Une victoire dans un Grand Prix 5 étoiles c’est toujours quelque chose de spécial. Celle-ci a un parfum particulier dans le sens où nous étions à un mois des Jeux. C’était un très gros Grand Prix. Les meilleurs cavaliers et les meilleurs chevaux étaient là parce que pour beaucoup c’était une dernière préparation avant Tokyo. Je ne vais pas dire que c’était les Jeux avant les Jeux mais ça faisait partie des grosses échéances. Une victoire en Belgique me tient aussi toujours beaucoup à cœur.

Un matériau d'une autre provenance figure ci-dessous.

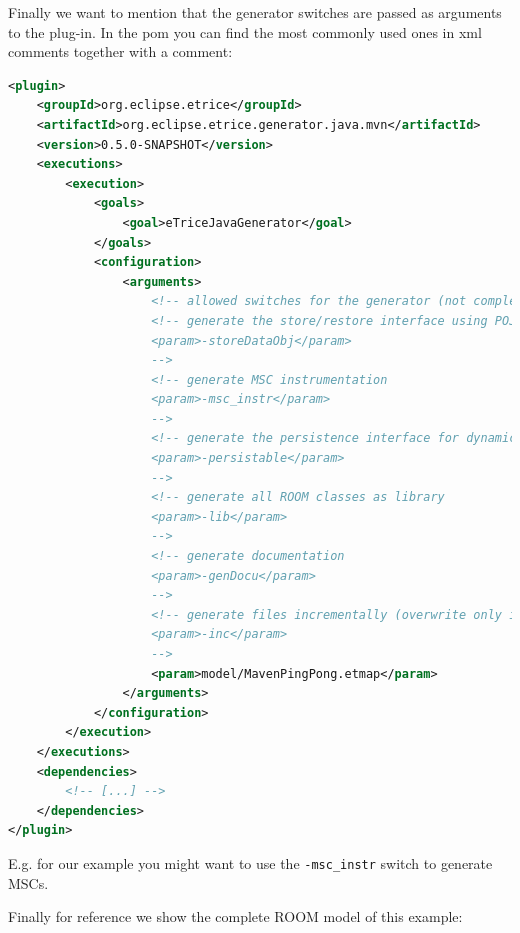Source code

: Finally we want to mention that the generator switches are passed as arguments to the plug-in.
In the pom you can find the most commonly used ones in xml comments together with a comment:

\begin{lstlisting}[language=XML]
<plugin>
	<groupId>org.eclipse.etrice</groupId>
	<artifactId>org.eclipse.etrice.generator.java.mvn</artifactId>
	<version>0.5.0-SNAPSHOT</version>
	<executions>
		<execution>
			<goals>
				<goal>eTriceJavaGenerator</goal>
			</goals>
			<configuration>
				<arguments>
					<!-- allowed switches for the generator (not complete) -->
					<!-- generate the store/restore interface using POJO data objects
					<param>-storeDataObj</param>
					-->
					<!-- generate MSC instrumentation
					<param>-msc_instr</param>
					-->
					<!-- generate the persistence interface for dynamic actors
					<param>-persistable</param>
					-->
					<!-- generate all ROOM classes as library
					<param>-lib</param>
					-->
					<!-- generate documentation
					<param>-genDocu</param>
					-->
					<!-- generate files incrementally (overwrite only if contents changed)
					<param>-inc</param>
					-->
					<param>model/MavenPingPong.etmap</param>
				</arguments>
			</configuration>
		</execution>
	</executions>
	<dependencies>
		<!-- [...] -->
	</dependencies>
</plugin>
\end{lstlisting}

E.g. for our example you might want to use the \texttt{-msc\_instr} switch to generate MSCs.

Finally for reference we show the complete ROOM model of this example:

Dans le cheminement de mon objectif qui est Tokyo, cette victoire est également importante. Elle me met en confiance et me rend serein pour partir dans de bonnes conditions à Tokyo. Je ne pouvais pas espérer mieux. Je n’allais pas à Knokke pour gagner mais pour préparer les Jeux. Tout s’est bien déroulé. J’ai aussi eu un peu de chance, celle que d’autres cavaliers – plus rapides que moi – en aient un peu moins. J’espère que nous garderons cette chance pour Tokyo. Quand on est dans une bonne spirale et une bonne dynamique, c’est toujours positif. Pour le moment, j’obtiens des résultats avec Quel Homme mais aussi avec beaucoup d’autres chevaux. Je vais essayer de profiter de ce moment-là et faire en sorte que cela continue.
On sait que les conditions atmosphériques seront particulières à Tokyo. Comment appréhendes-tu ce facteur ?
Je suis passé dans le caisson à Louvain-la-Neuve, où sont reproduites les conditions les plus extrêmes (température et humidité) que nous pourrions retrouver à Tokyo. Le corps n’a pas vraiment le temps de s’habituer et on est directement plongé dans des activités sportives. C’était assez trash ! Mais on s’est rendu compte que la préparation et surtout la récupération vont être très importantes à Tokyo. Pour que nous arrivions, et surtout nos chevaux, dans une forme optimale le jour J.
Nous serons avec nos chevaux une semaine avant la compétition pour nous acclimater, conserver l’entraînement et se mettre dans cette atmosphère des Jeux. Mentalement et physiquement, il faut être prêt. A Rio, il faisait chaud mais pas humide comme à Tokyo. Je pourrai comparer après l’avoir vécu. D’après ce que l’on dit, on va avoir 80% d’humidité, c’est comme un sauna. La chaleur avec l’humidité, cela augmente la transpiration.
Cela ne t’inquiète pas outre mesure ?
Pour moi je pense que cela va aller. Mais c’est surtout le cheval qui va faire les efforts les plus physiques. Quel Homme a été subir les tests à Liège et il s’y est très bien comporté, comme d’ailleurs tous les chevaux de l’équipe. Ce sont des chevaux entraînés, qui ont l’habitude de voyager. On leur demande de pousser très fort mais sur un moment très court. Ça va être plus dur je pense pour les chevaux de complet. Pour les nôtres, c’est très intense mais très court, à peine deux minutes. Et je pense que nos chevaux sont préparés pour cela.
Cette année, en plus d’avoir une équipe en jumping, la Belgique a aussi une équipe en dressage et un couple en complet…
C’est une super nouvelle. C’est génial. Malheureusement la compétition de dressage se termine avant notre arrivée. Je pense qu’on aura par contre l’occasion de voir une ou deux épreuves du complet. Mais c’est chouette, avec Larissa (Pauluis), Lara (de Liedekerke), Grégory (Wathelet) et moi, il y a quand même quatre cavaliers de la Ligue équestre Wallonie-Bruxelles à Tokyo. C’est assez exceptionnel.